__Problem__. Update the text of all the records by changing every "Bla Bla" to "Blah Blah". Keep everything else the same.

Data items:
——
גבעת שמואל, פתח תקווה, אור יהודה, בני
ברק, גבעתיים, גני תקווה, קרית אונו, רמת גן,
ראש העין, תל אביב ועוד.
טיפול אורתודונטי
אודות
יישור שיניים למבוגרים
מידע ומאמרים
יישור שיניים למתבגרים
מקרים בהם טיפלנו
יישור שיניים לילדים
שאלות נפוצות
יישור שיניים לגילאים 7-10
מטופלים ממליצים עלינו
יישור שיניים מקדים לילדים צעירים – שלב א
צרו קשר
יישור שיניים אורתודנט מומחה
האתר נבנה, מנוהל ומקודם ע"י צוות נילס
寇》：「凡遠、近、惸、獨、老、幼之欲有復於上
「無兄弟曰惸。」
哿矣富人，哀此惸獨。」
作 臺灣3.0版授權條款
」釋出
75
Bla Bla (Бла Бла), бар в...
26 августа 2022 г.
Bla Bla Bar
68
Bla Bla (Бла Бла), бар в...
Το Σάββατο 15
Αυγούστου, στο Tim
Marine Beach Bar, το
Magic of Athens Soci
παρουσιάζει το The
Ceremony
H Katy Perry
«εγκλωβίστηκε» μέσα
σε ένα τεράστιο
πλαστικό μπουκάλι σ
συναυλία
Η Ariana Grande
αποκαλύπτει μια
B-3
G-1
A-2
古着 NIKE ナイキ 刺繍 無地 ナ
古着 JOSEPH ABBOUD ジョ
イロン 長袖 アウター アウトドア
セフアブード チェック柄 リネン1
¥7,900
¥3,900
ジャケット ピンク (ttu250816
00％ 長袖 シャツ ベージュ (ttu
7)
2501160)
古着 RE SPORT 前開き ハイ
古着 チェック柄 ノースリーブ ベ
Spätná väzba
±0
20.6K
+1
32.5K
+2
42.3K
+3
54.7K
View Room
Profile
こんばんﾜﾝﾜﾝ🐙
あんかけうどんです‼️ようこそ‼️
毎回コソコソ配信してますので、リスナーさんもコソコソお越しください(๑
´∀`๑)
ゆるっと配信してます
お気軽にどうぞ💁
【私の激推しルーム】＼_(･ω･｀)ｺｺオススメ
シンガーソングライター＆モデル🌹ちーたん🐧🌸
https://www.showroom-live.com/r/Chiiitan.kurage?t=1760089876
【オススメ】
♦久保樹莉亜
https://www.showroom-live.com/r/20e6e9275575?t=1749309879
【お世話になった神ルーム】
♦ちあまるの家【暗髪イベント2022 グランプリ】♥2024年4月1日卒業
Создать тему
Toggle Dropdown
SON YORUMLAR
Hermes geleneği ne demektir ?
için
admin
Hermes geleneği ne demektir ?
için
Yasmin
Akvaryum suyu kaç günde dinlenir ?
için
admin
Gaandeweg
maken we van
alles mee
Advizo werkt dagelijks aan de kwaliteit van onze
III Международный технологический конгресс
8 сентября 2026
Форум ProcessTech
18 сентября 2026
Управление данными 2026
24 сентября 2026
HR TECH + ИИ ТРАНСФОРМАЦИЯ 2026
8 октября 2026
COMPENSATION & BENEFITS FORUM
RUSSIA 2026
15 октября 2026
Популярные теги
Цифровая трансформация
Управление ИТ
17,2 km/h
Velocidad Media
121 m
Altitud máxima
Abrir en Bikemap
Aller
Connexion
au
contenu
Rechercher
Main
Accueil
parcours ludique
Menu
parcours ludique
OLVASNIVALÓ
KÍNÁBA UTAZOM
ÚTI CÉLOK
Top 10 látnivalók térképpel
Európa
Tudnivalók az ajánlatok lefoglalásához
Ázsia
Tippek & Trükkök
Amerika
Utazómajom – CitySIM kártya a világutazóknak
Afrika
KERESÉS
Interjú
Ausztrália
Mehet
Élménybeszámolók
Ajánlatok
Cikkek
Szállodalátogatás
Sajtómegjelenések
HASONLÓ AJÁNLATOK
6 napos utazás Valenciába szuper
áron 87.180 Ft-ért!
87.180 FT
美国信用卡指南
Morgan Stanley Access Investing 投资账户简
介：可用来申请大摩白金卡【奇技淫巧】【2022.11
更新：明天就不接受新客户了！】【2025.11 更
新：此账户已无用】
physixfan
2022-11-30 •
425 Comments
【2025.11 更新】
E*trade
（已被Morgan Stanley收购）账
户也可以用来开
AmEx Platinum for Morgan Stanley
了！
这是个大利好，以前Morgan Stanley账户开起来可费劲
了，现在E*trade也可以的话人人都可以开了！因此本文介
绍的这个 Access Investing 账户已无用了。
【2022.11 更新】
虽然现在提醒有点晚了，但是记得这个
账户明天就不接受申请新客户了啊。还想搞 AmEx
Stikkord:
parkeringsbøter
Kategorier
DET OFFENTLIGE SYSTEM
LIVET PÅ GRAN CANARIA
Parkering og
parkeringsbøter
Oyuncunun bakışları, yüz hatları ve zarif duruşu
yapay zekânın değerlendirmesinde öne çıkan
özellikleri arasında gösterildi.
——
__Your solution__.
גבעת שמואל, פתח תקווה, אור יהודה, בני
ברק, גבעתיים, גני תקווה, קרית אונו, רמת גן,
ראש העין, תל אביב ועוד.
טיפול אורתודונטי
אודות
יישור שיניים למבוגרים
מידע ומאמרים
יישור שיניים למתבגרים
מקרים בהם טיפלנו
יישור שיניים לילדים
שאלות נפוצות
יישור שיניים לגילאים 7-10
מטופלים ממליצים עלינו
יישור שיניים מקדים לילדים צעירים – שלב א
צרו קשר
יישור שיניים אורתודנט מומחה
האתר נבנה, מנוהל ומקודם ע"י צוות נילס
寇》：「凡遠、近、惸、獨、老、幼之欲有復於上
「無兄弟曰惸。」
哿矣富人，哀此惸獨。」
作 臺灣3.0版授權條款
」釋出
75
Blah Blah (Бла Бла), бар в...
26 августа 2022 г.
Blah Blah Bar
68
Blah Blah (Бла Бла), бар в...
Το Σάββατο 15
Αυγούστου, στο Tim
Marine Beach Bar, το
Magic of Athens Soci
παρουσιάζει το The
Ceremony
H Katy Perry
«εγκλωβίστηκε» μέσα
σε ένα τεράστιο
πλαστικό μπουκάλι σ
συναυλία
Η Ariana Grande
αποκαλύπτει μια
B-3
G-1
A-2
古着 NIKE ナイキ 刺繍 無地 ナ
古着 JOSEPH ABBOUD ジョ
イロン 長袖 アウター アウトドア
セフアブード チェック柄 リネン1
¥7,900
¥3,900
ジャケット ピンク (ttu250816
00％ 長袖 シャツ ベージュ (ttu
7)
2501160)
古着 RE SPORT 前開き ハイ
古着 チェック柄 ノースリーブ ベ
Spätná väzba
±0
20.6K
+1
32.5K
+2
42.3K
+3
54.7K
View Room
Profile
こんばんﾜﾝﾜﾝ🐙
あんかけうどんです‼️ようこそ‼️
毎回コソコソ配信してますので、リスナーさんもコソコソお越しください(๑
´∀`๑)
ゆるっと配信してます
お気軽にどうぞ💁
【私の激推しルーム】＼_(･ω･｀)ｺｺオススメ
シンガーソングライター＆モデル🌹ちーたん🐧🌸
https://www.showroom-live.com/r/Chiiitan.kurage?t=1760089876
【オススメ】
♦久保樹莉亜
https://www.showroom-live.com/r/20e6e9275575?t=1749309879
【お世話になった神ルーム】
♦ちあまるの家【暗髪イベント2022 グランプリ】♥2024年4月1日卒業
Создать тему
Toggle Dropdown
SON YORUMLAR
Hermes geleneği ne demektir ?
için
admin
Hermes geleneği ne demektir ?
için
Yasmin
Akvaryum suyu kaç günde dinlenir ?
için
admin
Gaandeweg
maken we van
alles mee
Advizo werkt dagelijks aan de kwaliteit van onze
III Международный технологический конгресс
8 сентября 2026
Форум ProcessTech
18 сентября 2026
Управление данными 2026
24 сентября 2026
HR TECH + ИИ ТРАНСФОРМАЦИЯ 2026
8 октября 2026
COMPENSATION & BENEFITS FORUM
RUSSIA 2026
15 октября 2026
Популярные теги
Цифровая трансформация
Управление ИТ
17,2 km/h
Velocidad Media
121 m
Altitud máxima
Abrir en Bikemap
Aller
Connexion
au
contenu
Rechercher
Main
Accueil
parcours ludique
Menu
parcours ludique
OLVASNIVALÓ
KÍNÁBA UTAZOM
ÚTI CÉLOK
Top 10 látnivalók térképpel
Európa
Tudnivalók az ajánlatok lefoglalásához
Ázsia
Tippek & Trükkök
Amerika
Utazómajom – CitySIM kártya a világutazóknak
Afrika
KERESÉS
Interjú
Ausztrália
Mehet
Élménybeszámolók
Ajánlatok
Cikkek
Szállodalátogatás
Sajtómegjelenések
HASONLÓ AJÁNLATOK
6 napos utazás Valenciába szuper
áron 87.180 Ft-ért!
87.180 FT
美国信用卡指南
Morgan Stanley Access Investing 投资账户简
介：可用来申请大摩白金卡【奇技淫巧】【2022.11
更新：明天就不接受新客户了！】【2025.11 更
新：此账户已无用】
physixfan
2022-11-30 •
425 Comments
【2025.11 更新】
E*trade
（已被Morgan Stanley收购）账
户也可以用来开
AmEx Platinum for Morgan Stanley
了！
这是个大利好，以前Morgan Stanley账户开起来可费劲
了，现在E*trade也可以的话人人都可以开了！因此本文介
绍的这个 Access Investing 账户已无用了。
【2022.11 更新】
虽然现在提醒有点晚了，但是记得这个
账户明天就不接受申请新客户了啊。还想搞 AmEx
Stikkord:
parkeringsbøter
Kategorier
DET OFFENTLIGE SYSTEM
LIVET PÅ GRAN CANARIA
Parkering og
parkeringsbøter
Oyuncunun bakışları, yüz hatları ve zarif duruşu
yapay zekânın değerlendirmesinde öne çıkan
özellikleri arasında gösterildi.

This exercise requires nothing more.